In mancanza di risposte i lavoratori protesteranno con azioni eclatanti
I precari del Comune non ci stanno più e lanciano un appello al commissario Gaspare Sinatra: adoperi nel più breve tempo possibile, e comunque entro il 30 aprile, a presentare una proposta concreta di stabilizzazione. Ieri mattina, nell’aula consiliare di Palazzo Zanca, si è tenuta una numerosa e partecipata assemblea indetta dalla Uil Fpl con i lavoratori precari dell’ente. Durante la riunione, presieduta dal segretario provinciale Giuseppe Calapai, dai componenti della segreteria provinciale Francesco Costanzo e Laura Strano, dal segretario aziendale Emilio Di Stefano e dal coordinatore aziendale dei precari Gaetano Giordano, sono state esaminate alcune tematiche legate soprattutto al processo di stabilizzazione del personale precario in forza al Comune, al transito dei contrattisti di categoria “C- nel corpo di Polizia Municipale, all’urgente necessità di garantire l’integrazione oraria a 24 ore settimanali per tutto il personale precario.
«Dopo aver fatto chiarezza anche con una illustrazione di dati relativi alla pianta organica dell’Ente – si legge in una nota – evidenziando in particolare la carenza di organico in alcuni settori, tenendo conto anche delle progressioni verticali in itinere, l’assemblea ha auspicato che gli organi istituzionali oggi in carica possano esperire il processo di stabilizzazione, peraltro, attivato già dall’amministrazione Genovese con delibera n. 783 del 3 ottobre 2007, delibera con la quale erano state tracciate le linee guida di tale procedura».

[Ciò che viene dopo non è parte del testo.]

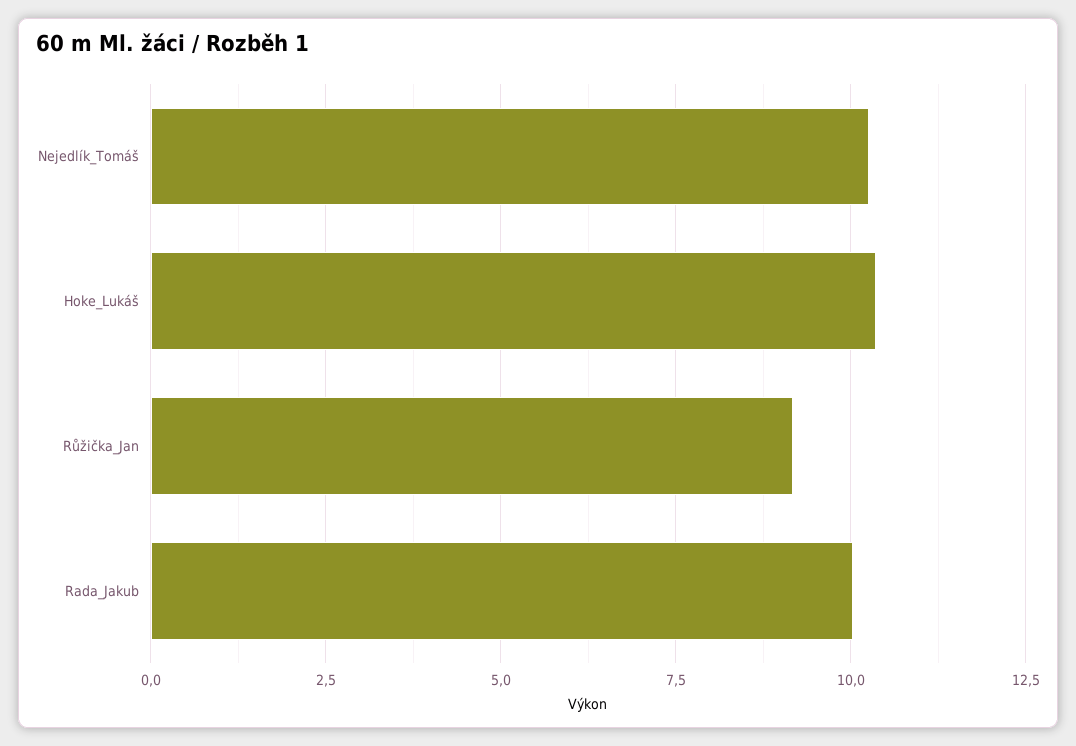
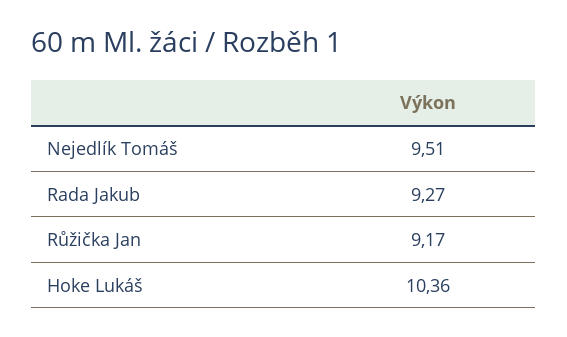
Nejedlík_Tomáš: 10.25 -> 9.51
Rada_Jakub: 10 -> 9.27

Quindi la Uil punta il dito contro Sinatra, «che non ha saputo o voluto dare concrete risposte alle istanze dei lavoratori», per questo Calapai «si è impegnato a promuovere un’azione sindacale unitaria con le sigle sindacali confederali, per rendere più forte l’appello a Sinatra, affinché si adoperi nel più breve tempo possibile a presentare una proposta concreta di stabilizzazione. In mancanza di risposte concrete da parte del commissario regionale, il segretario ha già preannunciato una dura lotta sindacale che potrebbe portare i lavoratori a protestare con azioni eclatanti».